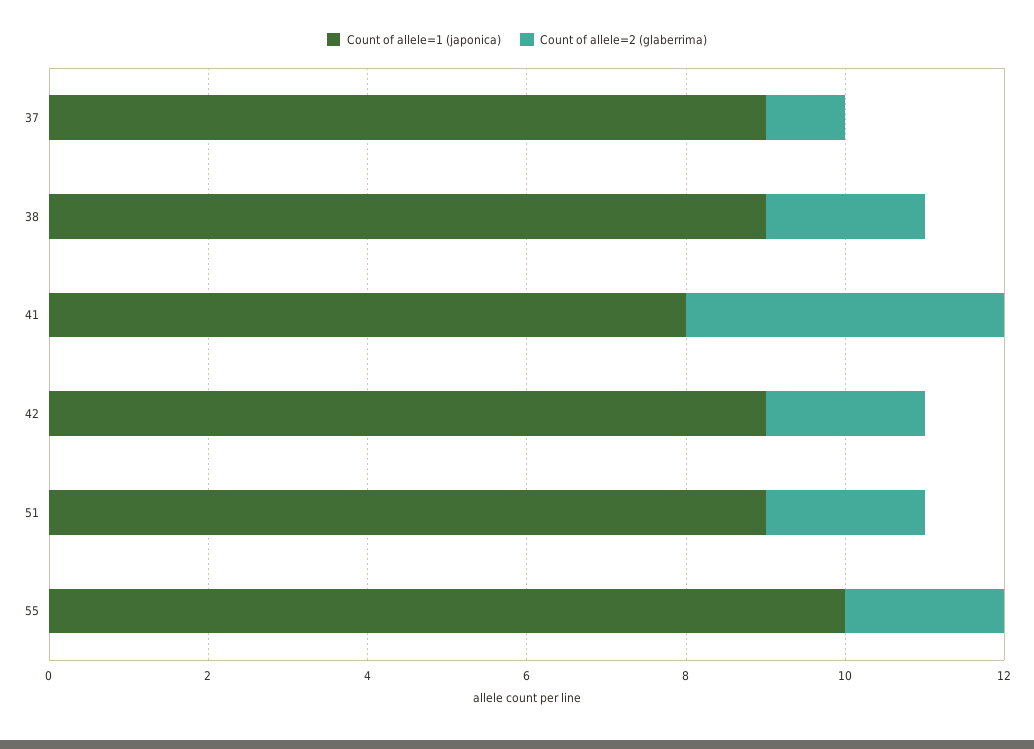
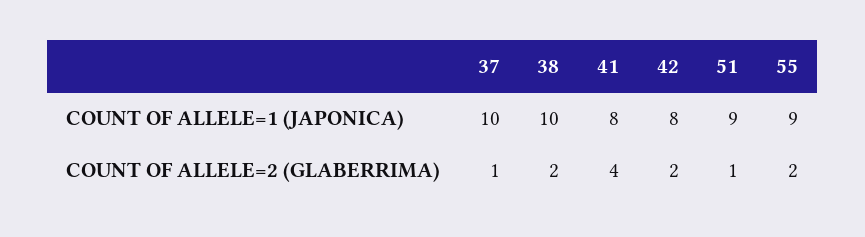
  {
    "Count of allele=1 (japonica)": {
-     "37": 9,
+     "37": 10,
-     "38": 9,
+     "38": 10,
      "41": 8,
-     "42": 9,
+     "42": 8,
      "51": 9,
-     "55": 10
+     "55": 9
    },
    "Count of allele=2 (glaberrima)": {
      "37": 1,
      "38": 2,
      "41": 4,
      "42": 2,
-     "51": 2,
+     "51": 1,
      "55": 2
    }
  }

**********

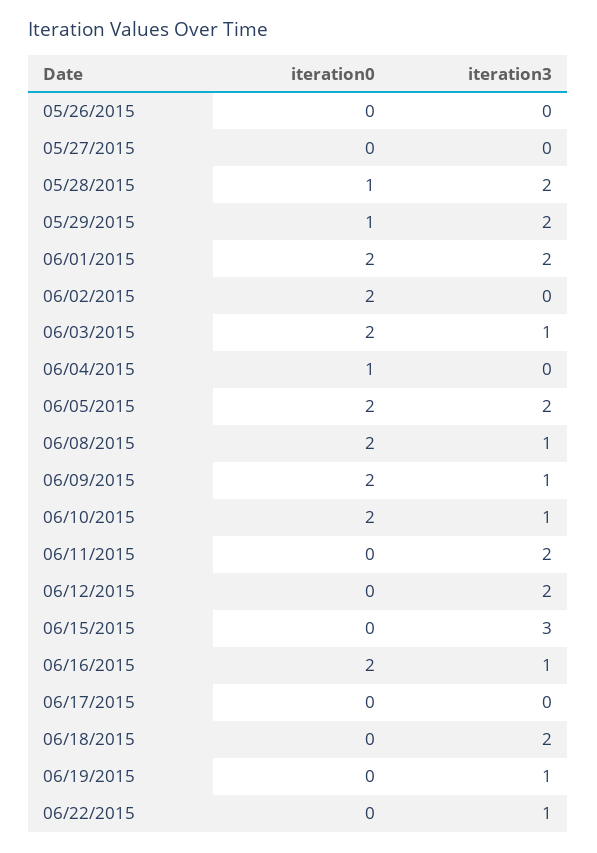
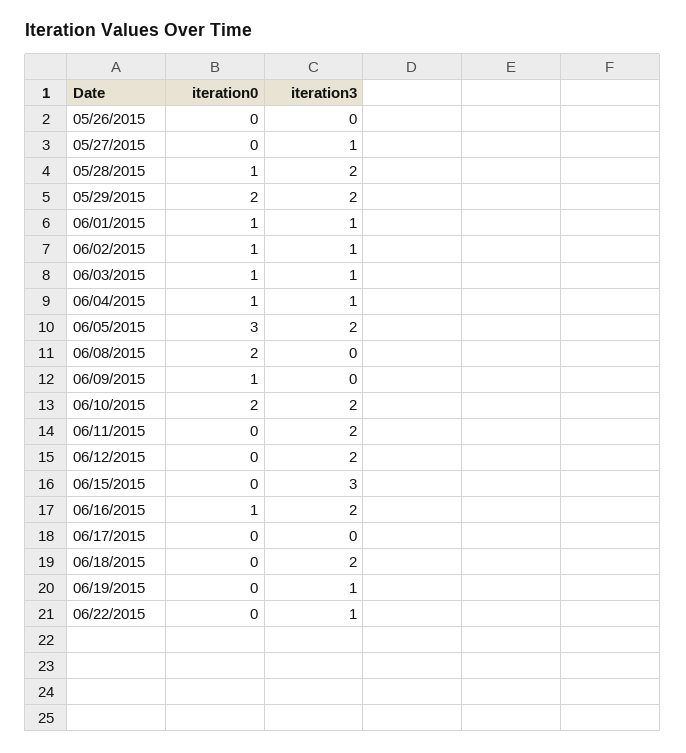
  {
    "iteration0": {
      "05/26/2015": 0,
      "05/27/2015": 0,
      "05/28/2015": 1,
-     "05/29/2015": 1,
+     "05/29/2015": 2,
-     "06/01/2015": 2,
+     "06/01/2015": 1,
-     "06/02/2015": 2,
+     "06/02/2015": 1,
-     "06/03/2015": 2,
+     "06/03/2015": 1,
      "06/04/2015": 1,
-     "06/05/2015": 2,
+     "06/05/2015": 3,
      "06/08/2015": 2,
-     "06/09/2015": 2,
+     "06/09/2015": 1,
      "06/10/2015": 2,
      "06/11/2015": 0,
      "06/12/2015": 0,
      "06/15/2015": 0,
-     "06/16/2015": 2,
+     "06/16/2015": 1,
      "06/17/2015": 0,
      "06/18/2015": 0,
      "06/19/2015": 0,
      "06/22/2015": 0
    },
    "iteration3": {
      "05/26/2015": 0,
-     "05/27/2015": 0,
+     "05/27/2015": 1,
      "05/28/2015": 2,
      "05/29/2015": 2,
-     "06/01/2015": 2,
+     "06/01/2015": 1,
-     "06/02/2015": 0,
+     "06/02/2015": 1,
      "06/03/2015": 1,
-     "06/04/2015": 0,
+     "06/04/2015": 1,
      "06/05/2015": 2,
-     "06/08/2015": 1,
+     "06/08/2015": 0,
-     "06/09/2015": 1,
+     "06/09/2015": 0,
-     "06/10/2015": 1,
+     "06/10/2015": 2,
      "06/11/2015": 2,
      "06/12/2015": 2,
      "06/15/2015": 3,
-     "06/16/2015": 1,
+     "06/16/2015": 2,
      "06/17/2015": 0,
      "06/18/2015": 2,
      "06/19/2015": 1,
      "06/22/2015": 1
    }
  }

**********

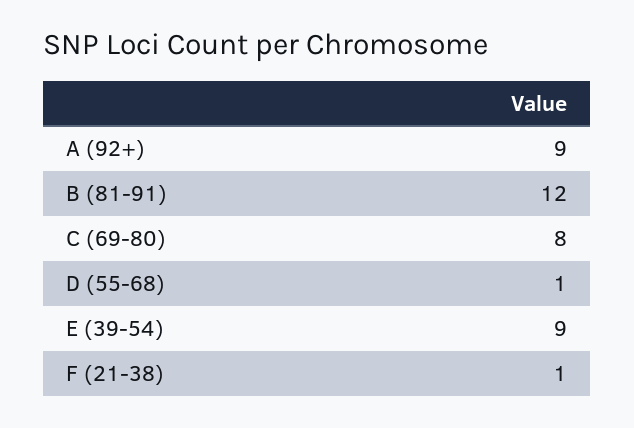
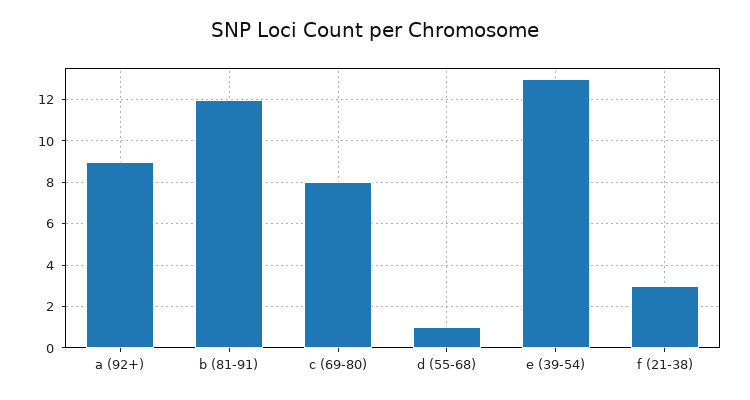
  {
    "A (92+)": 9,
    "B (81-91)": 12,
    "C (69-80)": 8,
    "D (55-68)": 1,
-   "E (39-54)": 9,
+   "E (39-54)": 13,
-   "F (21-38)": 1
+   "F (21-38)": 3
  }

**********

## TASK INSTRUCTIONS
Taking every line of the records in turn, count the ones holding "allele", and state nothing but the number.

## ANSWER TO THIS TASK
2